As the second season of the Fox sitcom “Breaking In” begins, Oz (Christian Slater) looks directly into the camera and says, “So happy to see you finally came to your senses and gave us another shot.”
Oz is talking to a former client of his security firm who went somewhere else and ended up getting robbed.
Slater and executive producer Adam F. Goldberg are talking directly to Fox. The network canceled “Breaking In” last spring, left it hanging in limbo for several months, and then finally picked it up for a second season.
“I was super grateful, super thrilled,” Slater said. “I was incredibly surprised.”
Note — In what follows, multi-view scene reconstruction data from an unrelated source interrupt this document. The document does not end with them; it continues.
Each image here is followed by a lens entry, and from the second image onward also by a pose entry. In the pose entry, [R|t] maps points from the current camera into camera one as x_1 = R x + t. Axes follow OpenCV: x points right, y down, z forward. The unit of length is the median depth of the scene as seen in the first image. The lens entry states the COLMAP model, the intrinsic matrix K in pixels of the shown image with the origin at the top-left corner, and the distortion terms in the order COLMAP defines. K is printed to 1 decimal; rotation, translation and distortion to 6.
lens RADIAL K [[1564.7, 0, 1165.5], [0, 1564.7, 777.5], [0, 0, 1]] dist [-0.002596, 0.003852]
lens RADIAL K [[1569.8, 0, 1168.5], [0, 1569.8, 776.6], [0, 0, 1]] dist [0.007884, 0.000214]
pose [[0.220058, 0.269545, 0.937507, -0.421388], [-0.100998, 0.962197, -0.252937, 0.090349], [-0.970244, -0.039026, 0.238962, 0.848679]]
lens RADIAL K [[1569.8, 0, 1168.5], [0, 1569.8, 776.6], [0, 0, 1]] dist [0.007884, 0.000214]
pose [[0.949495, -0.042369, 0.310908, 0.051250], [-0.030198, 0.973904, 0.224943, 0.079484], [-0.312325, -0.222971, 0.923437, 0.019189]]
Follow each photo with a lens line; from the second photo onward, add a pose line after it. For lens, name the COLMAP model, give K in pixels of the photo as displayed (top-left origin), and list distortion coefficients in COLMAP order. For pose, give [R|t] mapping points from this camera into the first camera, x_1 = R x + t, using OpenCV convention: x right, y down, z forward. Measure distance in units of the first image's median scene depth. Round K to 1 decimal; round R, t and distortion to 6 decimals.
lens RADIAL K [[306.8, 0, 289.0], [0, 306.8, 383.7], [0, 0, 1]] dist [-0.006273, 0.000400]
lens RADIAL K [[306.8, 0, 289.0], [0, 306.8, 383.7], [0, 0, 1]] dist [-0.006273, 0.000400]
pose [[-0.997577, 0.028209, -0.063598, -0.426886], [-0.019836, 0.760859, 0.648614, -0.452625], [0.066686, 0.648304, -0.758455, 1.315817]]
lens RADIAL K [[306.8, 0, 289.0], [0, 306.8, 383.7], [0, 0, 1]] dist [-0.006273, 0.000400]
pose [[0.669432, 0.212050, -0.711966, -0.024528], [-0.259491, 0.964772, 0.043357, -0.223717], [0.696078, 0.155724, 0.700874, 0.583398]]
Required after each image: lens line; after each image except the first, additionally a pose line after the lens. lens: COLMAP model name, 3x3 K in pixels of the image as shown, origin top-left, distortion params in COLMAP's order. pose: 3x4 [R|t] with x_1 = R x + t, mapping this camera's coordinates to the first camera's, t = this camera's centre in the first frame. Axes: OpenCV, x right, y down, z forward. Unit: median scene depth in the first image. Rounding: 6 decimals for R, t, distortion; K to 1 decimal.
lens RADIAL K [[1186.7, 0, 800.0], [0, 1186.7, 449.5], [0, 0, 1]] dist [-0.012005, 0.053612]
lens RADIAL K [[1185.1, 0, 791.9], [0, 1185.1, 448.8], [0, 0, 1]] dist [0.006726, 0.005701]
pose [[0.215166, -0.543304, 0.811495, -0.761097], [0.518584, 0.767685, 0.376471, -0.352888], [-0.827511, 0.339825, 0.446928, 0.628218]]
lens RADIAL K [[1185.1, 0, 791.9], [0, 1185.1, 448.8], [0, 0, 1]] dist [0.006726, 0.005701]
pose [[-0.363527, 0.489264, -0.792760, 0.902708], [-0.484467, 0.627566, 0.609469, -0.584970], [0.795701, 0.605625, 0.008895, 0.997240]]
As was Goldberg to see his show come “back from the dead.”
The saga of “Breaking In” off the screen is more entertaining than most TV shows. Fox announced May 10 that the show was canceled. Just two days later, word leaked that the network’s chief programmer, Kevin Reilly, might have had a change of heart.
“Breaking In” was nowhere to be seen when Fox announced its schedule on May 16, but six weeks later we learned that the network had picked up the actors’ options through mid-November, keeping the possibility of a second season alive.
“Basically, what Kevin Reilly said was, ‘Look, I want to build a whole comedy night,’ ” Goldberg said. “So he picked up the actors’ option. I was just in a holding pattern and hoping.”
Building a comedy night depended on the success of Fox’s new fall sitcoms.
“No one wanted ‘New Girl’ to work more than me, because if that worked, then that meant we could come back,” Goldberg said.
Added Slater: “Yay, ‘New Girl!’ ”
While “Glee” takes a midseason break, Fox will air four consecutive sitcoms on Tuesdays beginning March 6 — “Raising Hope” (7 p.m.), “I Hate My Teenage Daughter” (7:30 p.m.), “New Girl” (8 p.m.) and “Breaking In.”
“Breaking In” isn’t exactly the same show that ran for seven episodes a year ago. It’s still about the team at Contra Security, but it’s less a show about high-tech capers and more of a workplace comedy.
In Tuesday’s episode, Oz sells the company to a conglomerate, and Megan Mullally (“Will & Grace”) comes aboard as the new boss. “My character comes in and kind of takes over and upsets the apple cart, so it does create a conflict,” Mullally said. Which is a good thing.
Bret Harrison and Alphonso McAuley are still regulars, but the other cast members will turn up only as guest stars.
“We just want to focus on the office a little bit more,” said Goldberg, who promised more “ ‘A-Team’-style missions” to go with the “office shenanigans.”
At first glance, it looks like an improvement.